Story by Nina Gwin and Mandolin Arnett
Fashion in LGBTQ+ communities has historically been outlandish and eccentric. From anti-fashion to drag to symbolic piercings, LGBTQ+ people are drawn to using fashion to congregate a sense of belonging. Recently, circus and jester-inspired elements have become an influence among queer fashion; the slang term “clowncore” describes the aesthetic pertaining to modernized circus attire. Clown-like silhouettes and motifs are seen on red carpets and runways. Balloon-like silhouettes, oversized collars and absurd, colorful prints have emerged within the fashion realm and are trickling down into streetwear among queer youth.
When it comes to finding a sense of belonging through fashion, many LGBTQ+ youth feel as though the way they dress solidifies their identity as queer people. “All of my clothes are pastel and colorful and fun,” said Candy Autrey, a Kent State freshman, “and I’m also fun and colorful and outgoing. So I like to show that I’m outgoing with my clothes.”
As far back as the 1980s, designers like Franco Moschino and Betsey Johnson were paving the way for this niche of fashion with color blocking, campy proportions and in-your-face patterns. Another possible link to how “clowncore” came to mainstream queer fashion can be traced to New York City’s 1980s ballroom culture and 1990s Club Kids. Both of these involved creating never-before-seen and really out-of-the-box inventive details. At that time, fashion like this was much less accepted, especially during the AIDS crisis and the hysteria surrounding queer people.
The ballroom and Club Kids culture in the 1990s enticed people who were looking for a lighthearted escape out of a very heavy era. People’s chosen families were rapidly passing around them, and ballroom and clubbing was a way to cope with it all. At its core, clown-like queer fashion deconstructed rules.
Clothes can be used not only to satisfy an exuberant aesthetic, but also to gratify gender. Ashley Nolan, a Kent State sophomore, said, “I feel like the clothing I wear definitely shows that I’m queer.” Combining queer-coded motifs with androgynous silhouettes creates leeway for LGBTQ+ individuals to engage in queer fashion.

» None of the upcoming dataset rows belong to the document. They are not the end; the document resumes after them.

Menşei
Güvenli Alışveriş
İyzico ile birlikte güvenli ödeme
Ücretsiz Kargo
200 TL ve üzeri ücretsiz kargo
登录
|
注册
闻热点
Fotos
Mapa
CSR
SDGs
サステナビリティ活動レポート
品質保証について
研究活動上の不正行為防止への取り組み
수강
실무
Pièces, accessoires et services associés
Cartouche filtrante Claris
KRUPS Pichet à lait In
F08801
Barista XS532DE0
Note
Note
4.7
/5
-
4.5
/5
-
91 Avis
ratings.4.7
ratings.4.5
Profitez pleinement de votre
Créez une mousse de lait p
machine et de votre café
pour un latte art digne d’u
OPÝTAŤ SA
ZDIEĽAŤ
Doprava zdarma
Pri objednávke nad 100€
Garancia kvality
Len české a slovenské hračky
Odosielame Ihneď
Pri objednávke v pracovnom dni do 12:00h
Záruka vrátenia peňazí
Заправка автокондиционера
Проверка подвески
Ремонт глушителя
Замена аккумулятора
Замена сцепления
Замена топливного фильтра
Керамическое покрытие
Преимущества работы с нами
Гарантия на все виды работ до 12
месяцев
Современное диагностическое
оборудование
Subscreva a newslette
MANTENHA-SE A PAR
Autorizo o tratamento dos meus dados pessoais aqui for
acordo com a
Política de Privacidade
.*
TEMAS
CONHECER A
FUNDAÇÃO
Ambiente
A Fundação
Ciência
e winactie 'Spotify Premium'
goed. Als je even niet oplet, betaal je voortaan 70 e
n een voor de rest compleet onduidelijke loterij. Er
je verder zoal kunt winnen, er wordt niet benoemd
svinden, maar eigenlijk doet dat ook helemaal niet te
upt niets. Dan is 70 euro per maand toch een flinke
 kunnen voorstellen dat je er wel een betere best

“I mean, I guess I do like to combine ‘male and female’ clothing and mesh them together and make an androgynous outfit,” added Nolan. “I feel like queer people kind of add more character to their outfit by layering, wearing mismatched stuff and, you know, kind of experimenting.” Overall, queer individuals have a history of using fashion to engage in interpersonal and interpersonal proclamation.